Hi Virgil. I found my experience to be the same as your. I can get a really good CA only finish, but a little more sanding and coats are need.

Using the BLO combination, I only apply 4 coats, hardly sand, but achieve a semi-gloss finish at best. Thanks for your reply


----------



## yaroslaw (Mar 17, 2015)

I use only CA/BLO process, but I changed BLO in it to pure Walnut Oil (food grade). 
I like it more, and walnut oil doesn't go yellow with time.
I use accelerator sometimes when I feel a need (as walnut oil has none in it, and BLO has).

But I have some problems on mixed media (casted objects) that I haven't figured out what causes them.

CA/BLO can be applyed after some CA coats, actually, it smoothes first rough CA coats really well, but you still need to sand. I found out that only some materials (maple, for example) gives with CA/BLO almost perfect finish that can be just polished.


----------



## TonyL (Mar 17, 2015)

Thank you.


----------



## ripjack13 (Mar 21, 2015)

That is a good video. Even though it's 6 years old, it still helped me to finish better.


----------



## keithbyrd (Mar 21, 2015)

I dont remember where I read it but probably in the library a few years ago.  I started out with the CA/BLO method.  I was under the impression that the BLO acts as an accelerator for the CA.  When its spinning and you rub it until its dry/polished there really is no sanding needed.  Straight CA you cant get away with that.
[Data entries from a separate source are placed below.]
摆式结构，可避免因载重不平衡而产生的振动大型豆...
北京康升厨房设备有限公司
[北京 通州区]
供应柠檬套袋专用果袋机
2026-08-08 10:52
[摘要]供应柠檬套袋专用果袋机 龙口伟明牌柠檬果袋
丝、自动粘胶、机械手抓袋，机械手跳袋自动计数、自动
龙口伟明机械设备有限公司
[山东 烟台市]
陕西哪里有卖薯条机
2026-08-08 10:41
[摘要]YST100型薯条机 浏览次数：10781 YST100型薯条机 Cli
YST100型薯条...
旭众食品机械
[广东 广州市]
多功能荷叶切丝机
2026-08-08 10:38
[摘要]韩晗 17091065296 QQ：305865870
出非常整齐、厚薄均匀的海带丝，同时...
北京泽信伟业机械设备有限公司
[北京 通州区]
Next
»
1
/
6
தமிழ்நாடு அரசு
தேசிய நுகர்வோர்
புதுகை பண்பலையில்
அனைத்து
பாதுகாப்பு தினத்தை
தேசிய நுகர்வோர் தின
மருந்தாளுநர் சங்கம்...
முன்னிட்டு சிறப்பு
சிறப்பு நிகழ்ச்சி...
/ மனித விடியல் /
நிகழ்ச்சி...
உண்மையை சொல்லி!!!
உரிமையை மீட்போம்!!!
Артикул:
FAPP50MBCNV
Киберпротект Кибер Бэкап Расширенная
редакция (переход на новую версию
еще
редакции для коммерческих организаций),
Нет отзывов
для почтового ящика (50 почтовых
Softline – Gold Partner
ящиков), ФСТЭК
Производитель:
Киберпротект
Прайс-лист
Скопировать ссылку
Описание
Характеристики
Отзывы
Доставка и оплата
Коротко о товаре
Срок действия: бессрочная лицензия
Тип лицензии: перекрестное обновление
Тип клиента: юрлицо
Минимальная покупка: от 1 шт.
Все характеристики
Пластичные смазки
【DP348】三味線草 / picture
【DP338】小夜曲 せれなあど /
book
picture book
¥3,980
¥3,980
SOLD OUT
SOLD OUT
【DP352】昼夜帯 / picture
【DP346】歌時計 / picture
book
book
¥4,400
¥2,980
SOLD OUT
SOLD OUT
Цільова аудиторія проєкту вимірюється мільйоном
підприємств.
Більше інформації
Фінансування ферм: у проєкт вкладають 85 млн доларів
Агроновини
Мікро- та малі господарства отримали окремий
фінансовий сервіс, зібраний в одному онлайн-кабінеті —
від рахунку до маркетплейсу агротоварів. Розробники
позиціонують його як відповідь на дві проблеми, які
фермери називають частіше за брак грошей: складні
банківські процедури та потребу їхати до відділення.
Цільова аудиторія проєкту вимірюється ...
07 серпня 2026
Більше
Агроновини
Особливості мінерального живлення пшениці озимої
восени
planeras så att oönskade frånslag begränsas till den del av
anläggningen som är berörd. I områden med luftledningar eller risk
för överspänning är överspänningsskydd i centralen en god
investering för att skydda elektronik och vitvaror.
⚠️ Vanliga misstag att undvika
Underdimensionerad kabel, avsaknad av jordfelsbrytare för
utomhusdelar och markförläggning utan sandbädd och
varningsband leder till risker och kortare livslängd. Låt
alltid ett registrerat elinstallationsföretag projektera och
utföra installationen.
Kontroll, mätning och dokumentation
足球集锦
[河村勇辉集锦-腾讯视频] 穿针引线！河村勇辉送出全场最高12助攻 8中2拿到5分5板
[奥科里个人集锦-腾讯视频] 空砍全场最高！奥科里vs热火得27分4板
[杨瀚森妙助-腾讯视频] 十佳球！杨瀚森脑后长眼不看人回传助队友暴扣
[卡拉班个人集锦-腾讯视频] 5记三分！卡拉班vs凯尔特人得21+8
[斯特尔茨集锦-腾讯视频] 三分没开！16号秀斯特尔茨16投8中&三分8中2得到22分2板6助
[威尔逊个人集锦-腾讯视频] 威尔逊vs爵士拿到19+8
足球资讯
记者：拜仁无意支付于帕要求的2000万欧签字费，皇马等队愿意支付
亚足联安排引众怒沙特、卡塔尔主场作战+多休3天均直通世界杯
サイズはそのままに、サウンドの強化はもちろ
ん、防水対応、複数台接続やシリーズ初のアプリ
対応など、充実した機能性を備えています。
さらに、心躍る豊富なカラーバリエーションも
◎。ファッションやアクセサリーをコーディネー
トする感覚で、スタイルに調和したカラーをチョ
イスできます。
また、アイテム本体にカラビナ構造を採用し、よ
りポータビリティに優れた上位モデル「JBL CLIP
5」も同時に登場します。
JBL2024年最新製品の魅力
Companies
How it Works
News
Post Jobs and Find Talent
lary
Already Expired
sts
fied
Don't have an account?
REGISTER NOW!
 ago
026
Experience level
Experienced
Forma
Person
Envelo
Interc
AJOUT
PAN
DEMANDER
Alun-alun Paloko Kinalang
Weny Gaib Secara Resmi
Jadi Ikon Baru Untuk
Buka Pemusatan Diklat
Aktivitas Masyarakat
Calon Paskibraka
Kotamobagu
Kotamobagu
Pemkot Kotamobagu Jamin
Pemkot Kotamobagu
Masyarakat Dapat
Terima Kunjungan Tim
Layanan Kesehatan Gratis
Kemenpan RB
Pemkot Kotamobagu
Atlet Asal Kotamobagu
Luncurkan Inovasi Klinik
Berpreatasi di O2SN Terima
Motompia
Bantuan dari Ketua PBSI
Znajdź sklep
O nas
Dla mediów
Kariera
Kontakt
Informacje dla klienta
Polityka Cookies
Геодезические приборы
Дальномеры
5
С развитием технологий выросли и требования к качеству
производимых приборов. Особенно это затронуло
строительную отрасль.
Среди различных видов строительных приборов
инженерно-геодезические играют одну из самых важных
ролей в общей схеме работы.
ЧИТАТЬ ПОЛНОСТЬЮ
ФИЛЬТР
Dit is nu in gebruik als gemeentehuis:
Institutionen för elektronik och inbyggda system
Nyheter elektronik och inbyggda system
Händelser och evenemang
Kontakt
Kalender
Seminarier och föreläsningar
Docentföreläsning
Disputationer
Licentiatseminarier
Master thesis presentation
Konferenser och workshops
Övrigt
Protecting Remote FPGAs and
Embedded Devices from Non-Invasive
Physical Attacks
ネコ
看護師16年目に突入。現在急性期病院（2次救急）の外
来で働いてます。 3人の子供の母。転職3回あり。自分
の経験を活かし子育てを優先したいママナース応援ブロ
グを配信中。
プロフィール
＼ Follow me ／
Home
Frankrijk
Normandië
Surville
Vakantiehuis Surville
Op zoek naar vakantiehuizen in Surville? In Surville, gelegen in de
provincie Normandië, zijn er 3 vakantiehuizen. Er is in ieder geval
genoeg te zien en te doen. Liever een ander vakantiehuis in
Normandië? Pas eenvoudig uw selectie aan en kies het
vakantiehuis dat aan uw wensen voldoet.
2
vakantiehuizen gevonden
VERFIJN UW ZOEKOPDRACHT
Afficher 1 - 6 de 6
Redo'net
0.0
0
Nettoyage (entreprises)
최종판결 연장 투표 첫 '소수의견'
I quit doing it because I was having trouble with consistency.  I would get cloudy spots in 50% of the pens within a couple of days.  I never could find out what caused that so I just quit doing it.
However this thread has piqued my interest and I may pull it out and try it again - been about 4 years since I've tried it!


----------



## ripjack13 (Mar 22, 2015)

keithbyrd said:


> I quit doing it because I was having trouble with consistency.  I would get cloudy spots in 50% of the pens within a couple of days.  I never could find out what caused that so I just quit doing it.




I think the cloudy spots are from moisture in the wood, or material you are using.

Anyone feel free to correct me if I'm mistaken about that...


----------



## keithbyrd (Mar 22, 2015)

ripjack13 said:


> keithbyrd said:
> 
> 
> > I quit doing it because I was having trouble with consistency.  I would get cloudy spots in 50% of the pens within a couple of days.  I never could find out what caused that so I just quit doing it.
> ...



Thats what I thought too but I made 2-3 pens out of the same wood and some of the wood was in my shop 2+ years cut as pen blanks and sometimes I got the cloudy spots and others I didn't.  Gonna give it another shot and see what happens.


----------



## TonyL (Mar 22, 2015)

I have only finished one pen that way. My only objections in that I can't get a high gloss finish; I do get a semi-gloss finish which I like (others noted the same). I am going to make six or so olive wood pens that way for my Bible group. That will be a decent test. I like the lack of sanding involved. Time will tell.


----------



## jlnel (Mar 28, 2015)

great video, thanks for the link.


----------